Mumbai university > Electronics and telecommunication Engineering > Sem 7 > Data compression and Encryption

Marks: 10

Years: May 2016

1. Approach I: This is appropriate for bi-level images. A pixel in such an image is represented by one bit. Applying the principle of image compression to a bi-level image therefore means that the immediate neighbours of a pixel P tend to be identical to P. Thus, it makes sense to use run length encoding (RLE) to compress such an image.

2. Approach 2: The neighbour of a pixel tend to be similar to the colour C [where C is either black or white], then pixel of the same colour seen in the past tend to have the same immediate neighbours. This approach looks at n of the near neighbours of the current pixel and considers them an n-bit number. This approach is used by JBIG.

3. Approach 3: Separate the grayscale image into n-bit level images and compress each with RLE and prefix codes. The principle of image compression seems to imply intuitively that two adjacent pixels that are similar in the grayscale images will be identical in most of the n bit level images.

4. Approach 4: Use the context of a pixel to predict its value. The context of a pixel is the value of some of its neighbours. The principle of image compression tells us that our prediction will be correct in most cases, almost correct in many cases and completely wrong in a few cases. This is used in MLP method.

5. Approach 5: Transform the values of the pixels and encode the transformed values. The compression is achieved by reducing or removing redundancy. The redundancy of an image is caused by the correlation between pixels, so transforming the pixels to a representation where they are de-correlated eliminates the redundancy. In a highly correlated image, the pixels tend to have equi-probable values which results in maximum entropy. If the transformed pixels are de-correlated certain pixel values become common thereby having large probabilities while others are rare. This results in small entropy. Quantizing the transformed values can produce efficient lossy image compression.

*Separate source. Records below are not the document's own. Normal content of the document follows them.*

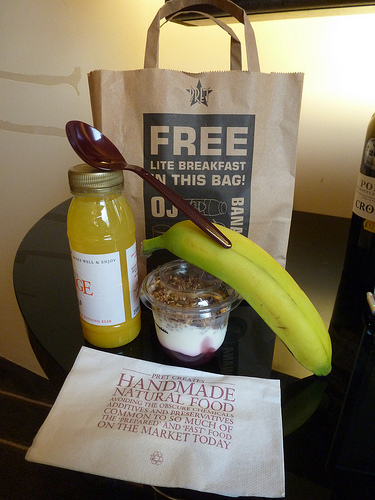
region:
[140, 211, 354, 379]
Whole ripe banana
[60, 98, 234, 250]
Brown plastic spoon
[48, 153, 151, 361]
Unopened bottle of orange juice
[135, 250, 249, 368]
Fruit and nut yogurt parfait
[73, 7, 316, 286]
Brown paper bag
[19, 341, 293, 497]
White paper napkin with red print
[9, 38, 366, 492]
This is the free lite breakfast from the sack.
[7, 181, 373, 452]
Food is on the table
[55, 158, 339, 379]
Juice, parfait, and banana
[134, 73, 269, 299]
The black print on the paper bag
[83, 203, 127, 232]
yellow liquid in glass bottle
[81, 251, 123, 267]
black words on white label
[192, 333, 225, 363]
fruits in parfait cup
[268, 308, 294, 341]
spots on yellow banana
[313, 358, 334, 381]
edge of yellow banana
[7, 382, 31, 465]
white lines on the black floor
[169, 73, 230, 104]
black star on paper bag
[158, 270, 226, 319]
granola in yogurt cup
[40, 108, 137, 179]
black shiny spoon on yogurt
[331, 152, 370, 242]
edge of wine bottle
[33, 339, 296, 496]
A napkin.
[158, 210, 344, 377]
A banana that is not completely ripe.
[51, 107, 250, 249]
A brown spoon.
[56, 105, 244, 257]
The spoon is made from plastic.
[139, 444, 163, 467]
The recycling symbol on the napkin.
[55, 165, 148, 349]
A bottle of orange juice.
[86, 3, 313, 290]
A large paper bag.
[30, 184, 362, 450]
The food is on a counter.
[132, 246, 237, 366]
A breakfast parfait.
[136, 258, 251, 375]
The parfait is in a plastic container.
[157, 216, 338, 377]
Yellow and green banana balanced on yogurt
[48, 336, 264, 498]
White napkin with red printed words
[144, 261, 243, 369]
Plastic container of yogurt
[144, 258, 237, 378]
Plastic container of yogurt parfait with nuts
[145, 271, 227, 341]
Chopped nuts on yogurt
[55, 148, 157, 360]
Bottle of orange juice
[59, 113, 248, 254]
Red spoon balanced on juice bottle and banana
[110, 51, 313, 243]
Brown and black paper bag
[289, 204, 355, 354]
Black table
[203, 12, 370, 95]
Reflection of light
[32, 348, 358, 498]
large white paper on table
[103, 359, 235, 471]
bold red words on paper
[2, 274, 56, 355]
edge of black round table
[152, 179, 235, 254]
edge of black spoon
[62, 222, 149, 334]
white label on orange juice bottle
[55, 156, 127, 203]
gold label on bottle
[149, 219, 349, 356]
large yellow banana on yogurt top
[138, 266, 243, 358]
cup of yogurt with granola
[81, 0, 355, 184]
large brown plastic bag with handle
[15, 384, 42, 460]
white lines on floor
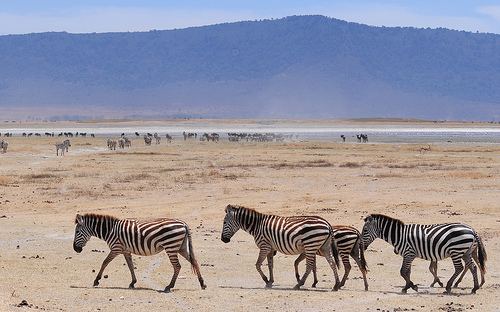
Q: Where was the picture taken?
A: It was taken at the field.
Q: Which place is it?
A: It is a field.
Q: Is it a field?
A: Yes, it is a field.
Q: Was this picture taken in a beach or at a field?
A: It was taken at a field.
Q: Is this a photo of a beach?
A: No, the picture is showing a field.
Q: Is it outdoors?
A: Yes, it is outdoors.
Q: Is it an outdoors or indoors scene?
A: It is outdoors.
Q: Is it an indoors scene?
A: No, it is outdoors.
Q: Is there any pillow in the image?
A: No, there are no pillows.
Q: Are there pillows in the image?
A: No, there are no pillows.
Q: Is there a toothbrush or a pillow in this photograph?
A: No, there are no pillows or toothbrushes.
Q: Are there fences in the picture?
A: No, there are no fences.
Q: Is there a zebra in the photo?
A: Yes, there is a zebra.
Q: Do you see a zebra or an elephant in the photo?
A: Yes, there is a zebra.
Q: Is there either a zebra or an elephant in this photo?
A: Yes, there is a zebra.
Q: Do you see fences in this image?
A: No, there are no fences.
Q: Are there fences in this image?
A: No, there are no fences.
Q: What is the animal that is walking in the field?
A: The animal is a zebra.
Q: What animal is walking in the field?
A: The animal is a zebra.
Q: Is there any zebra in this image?
A: Yes, there is a zebra.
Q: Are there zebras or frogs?
A: Yes, there is a zebra.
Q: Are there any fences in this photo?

6. Approach 6: The principle of this approach is to separate a continuous tone colour image unto three grayscale images and compress each of the three separately using approaches 3, 4 or 5.An important feature is to use a luminance chrominance colour representation as the eye is sensitive to small changes in luminance but not in chrominance. This allows the loss of considerable data in the chrominance components while making it possible to decode the image without a significant visible loss of quality.

7. Approach 7: A different approach is needed for discrete tone images. A possible way to compress such an image is to scan it, identify regions and find repeating regions. If region B is identical to an already found region A then it can be compressed by writing a pointer to A on the compressed stream. The block decomposition method (FABD) is an example of how this approach can be implemented.

8. Approach 8: Partition the image into parts and compress it by processing the parts one by one. Suppose that the next unprocessed image part is part no. 15. Try to match it with parts 1-14 that have already been processed. If part 15 can be expressed for example as a combination of parts 5 (scaled) and 11 (rotated) then only the few part 15 can be discarded. If part can’t be expressed as a combination of already processed parts, it is declared processed and is saved in raw format.

JPEG-LS:

1. JPEG-LS is a new standard for the lossless compression of continuous tone images. JPEG-LS examines several of the previously seen neighbours of the current pixel, uses them as the context of the pixel, uses the context to predict the pixel and to select a probability distribution out of several such distributions, and uses that distribution to encode the prediction error with a special Golomb code. There is also a run mode where the length of a run of identical pixels is encoded.

2. The encoder examines the context pixels and decides whether to encode the current pixel ‘x’ in the run mode or the regular mode.

3. If the context suggests that the pixels y, z …. Following the current pixel are likely to be identical, the encoder selects the run mode otherwise it selects the regular mode. The rest of the encoding process depends on the mode selected.

4. In the regular mode, the encoder uses the values of context pixels a, b and c to predict pixel ‘x’ and subtracts the prediction from x to obtain the prediction error. This error is then corrected by a term that depends on the context and encoded with a Golomb code.

5. The Golomb coding depends on all 4 pixels of the context and also on prediction errors that were previously encoded for the same context.

6. In the run mode, the encoder starts at the current pixel ‘x’ and finds the longest run of pixels that are identical to context pixel ‘a’.

7. The encoder does not extend this run beyond the end of the current image row. Since all pixels in the run are identical to a, only the length of the run needs to be encoded and this is done with a 32 entry array denoted by J. If near lossless compression is used, the encoder selects a run of pixels that are done to a within the tolerance parameter NEAR.

8. The decoder is not substantially different from the decoder, so JPEG-LS is nearly symmetric compression method. The compressed stream contains data segments, marker segments and markers.

9. A marker is a byte of all ones followed by a special code, signalling the start of a new segment. If a marker is followed by a byte whose most significant bit is 0, that byte is the start of a marker segment. Otherwise, that byte starts a data segment.

10. Advantage of JPEG-LS:

• JPEG-LS is capable of lossless compression.

• JPEG-LS has very low computational efficiency.